Федор не был уверен, что все сработает как надо, что не придется потом целую вечность сосуществовать с тем, кого предал. Но ужасно, ужасно, ужасно не хотелось быть обязанным этому приторно-доброму человеку, этому бескорыстному самаритянину… Федор утешал себя, что таил Василь какой-то недобрый план: ну не может быть способным на бескорыстие сын, брошенный отцом. Неспособен на добросердечие хитрый цыган, что в каждой крупице судьбы умеет найти выгоду. Федор уложил бессознательного Василя в гроб, накрыл крышкой и столкнул в могилу. Следом отправились детские гробики. Забросать яму было куда легче, чем долбить мерзлый грунт, и вот уже над ямой вырос холмик бурой земли.
Федор спрятал следы работы, закидав могилу свежим снегом. Он дотащил трупы до края кладбища, закинул их на телегу да и был таков.
Вот уже замаячила впереди полоса больного, уродливого леса. Он рос абы как: одно дерево закручено вокруг себя, как штопор, другое – один ствол без веток с жидкой растрепой вместо кроны, третье – лежащее на боку бревно, а из него тянутся свежие побеги. Все страшные, разные, отвратительные: такова граница Навьей засеки.
Кобыла перетащила телегу за черту, и немедленно, в сие же мгновение немилосердная метель сменилась горячим полднем.
Лошадь, чуя привычные края, потащила телегу быстрее – к родной уже конюшне. Спустя версту-другую под покрывалом зашевелилось. Федор откинул его в сторону и вскрикнул: тело жены рассыпалось в мелкий прах, как папиросный пепел. Прах просыпался сквозь доски. Телега пару раз подпрыгнула на куширях, и на сене остался лишь бледный след.
Дети же, наоборот, наливались соком, булькали и кашляли черной дрянью. Младший, Вася, распахнул пустые глазницы.

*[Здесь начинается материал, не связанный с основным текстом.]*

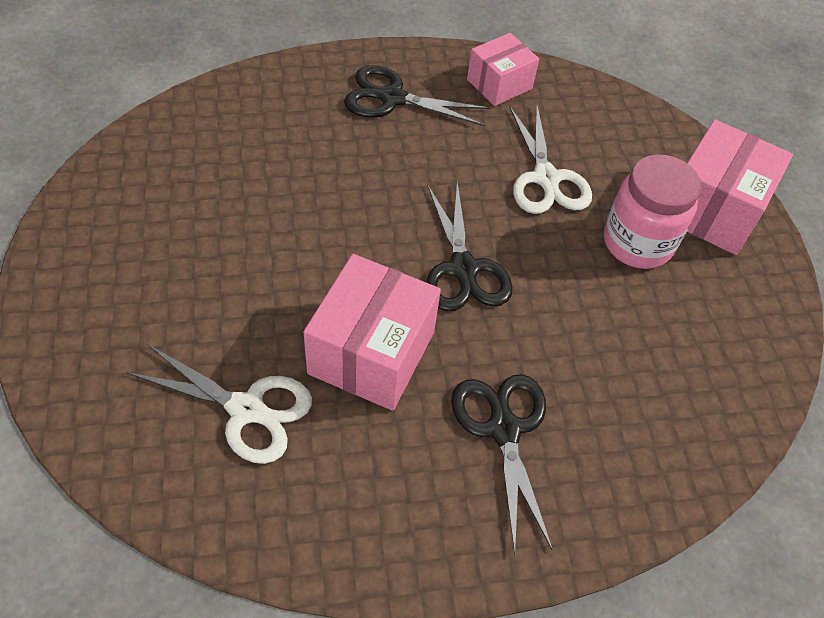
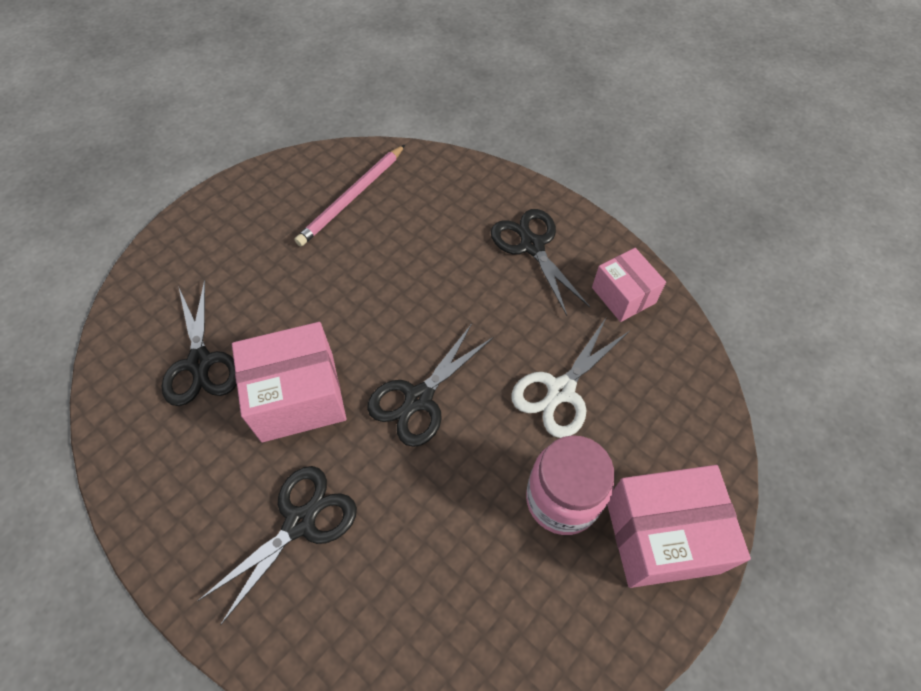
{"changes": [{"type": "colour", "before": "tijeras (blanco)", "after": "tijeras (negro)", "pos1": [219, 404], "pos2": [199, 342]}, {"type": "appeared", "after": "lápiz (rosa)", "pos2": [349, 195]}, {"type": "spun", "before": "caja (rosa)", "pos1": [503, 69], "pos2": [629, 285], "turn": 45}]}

– Пфхапка… – прохрипел он.
– Мама, мхамфочка! – кричала дочь. – Где мы, где мы? Я нха, кхе-кхе, я на небушке была. Мамочка, где же ты?!
Лукерья и Вася заметались вдруг быстрыми тенями, силуэты их словно стирались о душный воздух. Дети бились в истерике, громко кричали, будто их жгли заживо, а спустя мгновение они исчезли.
Федор знал, что сейчас случится: Матушка попирует вволю.
Коридоры теперь не путали – помогали. Федор шел в полутьме кирпичного лабиринта, опасаясь столкнуться с Василем.
«Ой-йею, Федор Кузьмич, глупый ты человек!» – сам собой вспомнился голос цыгана. Но самого его не было, и хотелось верить, что уже не будет.
Федор брел на запах детей: железо и жимолость, но какие-то свойские, родные… За одним из многочисленных поворотов перед ним возникла приоткрытая дверь. Недолго думая, он вошел.
Внутри было много игрушек. Грубо сработанных, большей частью деревянных, но и они создавали уют. На широкой кровати с соломенным матрасом лежали дети. Боясь разбудить, Федор аккуратно сел на край матраса. С нежностью потрепал непослушные светлые вихры сына, погладил дочь по пухлой розовой щечке.
В мертвой груди поселилось странное чувство – смесь умиротворения и страха. Федор смотрел на своих воскресших детей и не мог налюбоваться. В уголках глаз, на козелках ушей, на кончиках губ все еще чернели жирные капли высмерти. Даже страшно представить, что пережили малыши при встрече с Матушкой…
Когда Федор встал с кровати и собрался идти за едой, в дверях уже стоял Василь со сверточком домоткани. Руки цыган сбил в кровь, на пальцах не было ногтей – словно он долго и с усердием царапал что-то твердое, в курчавых волосах застряли комья земли.
– А я тут, ой-йею, как раз с гостинцами… – Глядя на Василя, Федор едва сдерживал крик. Крупные градины слез побежали по щекам, он изо всех сил зажал себе рот. – Сочувствую тебе насчет жены, Федор Кузьмич. Ты не бойся, я тебе про дела наши на кладбище вспоминать не буду… Понимаю все, не дурак. Но ничего: стерпится – слюбится!